Product Introduction
- Definition: On-Call Health is an open-source DevOps/SRE wellness tool that monitors engineer burnout risk by aggregating objective workload data (incidents, tickets, code commits) and subjective sentiment signals. It falls under the IT operations analytics and developer productivity categories.
- Core Value Proposition: It proactively identifies unsustainable on-call workloads using personalized risk scoring to prevent engineer burnout, reduce attrition, and maintain team productivity through data-driven well-being interventions.
Main Features
Multi-Source Signal Integration:
- How it works: Connects via APIs to ingest real-time data from Rootly/PagerDuty (incidents), Linear/Jira (ticket workload), GitHub (after-hours activity), and Slack (communication patterns). Uses OAuth 2.0 for authentication.
- Technology: Apache 2.0-licensed Python/Node.js backend with configurable data pipelines for ETL (Extract, Transform, Load).
Automated Sentiment Surveys:
- How it works: Deploys brief, anonymized Slack surveys at configurable intervals (e.g., post-incident) to capture self-reported stress levels. Responses are weighted against historical baselines.
- Technology: Slack Bolt API integration with time-series databases (e.g., PostgreSQL) for longitudinal sentiment tracking.
Dynamic Risk Scoring Engine:
- How it works: Generates 0–100 risk scores per engineer using machine learning models that correlate workload volume, after-hours work frequency, incident stress, and survey data. Scores categorize risk tiers (e.g., 50–74 = "Early Intervention").

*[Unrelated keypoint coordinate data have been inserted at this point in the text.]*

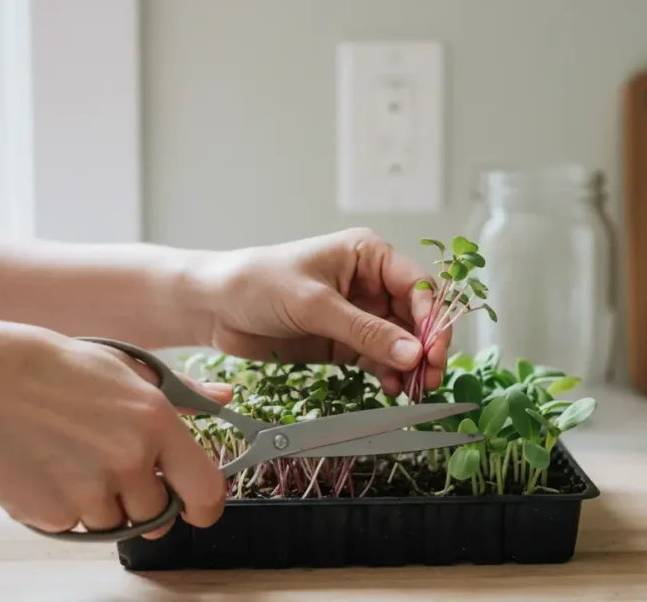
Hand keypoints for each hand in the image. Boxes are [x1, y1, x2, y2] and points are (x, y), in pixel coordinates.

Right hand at [0, 320, 232, 538]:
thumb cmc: (49, 368)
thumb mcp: (126, 368)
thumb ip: (182, 393)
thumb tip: (223, 397)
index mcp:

- Technology: Regression-based anomaly detection comparing current workloads against 90-day personal/team baselines.
Problems Solved
- Pain Point: Prevents "silent burnout" where engineers hide unsustainable workloads until quitting, causing talent loss and incident response gaps.
- Target Audience:
- SRE/DevOps leads managing on-call rotations
- Engineering managers at scaling tech companies
- Incident commanders in high-velocity SaaS teams
- Use Cases:
- Detecting chronic overload in senior engineers handling complex incidents
- Validating workload distribution during team scaling
- Auditing on-call fairness post-merger/acquisition
Unique Advantages
- Differentiation: Unlike PagerDuty Analytics (limited to incident metrics) or generic wellness tools (e.g., Calm), On-Call Health combines technical telemetry with human context for burnout prediction.
- Key Innovation: Personalized baselines eliminate one-size-fits-all thresholds—risk scores reflect individual capacity changes, not peer comparisons.
Frequently Asked Questions (FAQ)
How does On-Call Health calculate burnout risk?
It combines incident frequency, after-hours work (GitHub timestamps), ticket volume, sentiment surveys, and communication patterns into a weighted algorithm benchmarked against personal historical data.Is On-Call Health compliant with data privacy regulations?
Yes, it adheres to GDPR/CCPA via anonymized data processing, optional PII scrubbing, and strict access controls for sentiment data.Can it integrate with our existing Jira Cloud setup?
Absolutely—it supports OAuth 2.0 integrations with Jira Cloud API, syncing ticket assignments, resolution times, and priority levels.What makes this better than manual wellness checks?
It removes stigma by automating data collection, provides objective benchmarks (vs. subjective guesses), and flags issues 4–6 weeks earlier via trend analysis.How quickly can we deploy On-Call Health?
As open-source software, it deploys in <2 hours via Docker/Kubernetes, with pre-built connectors for PagerDuty, Slack, and GitHub.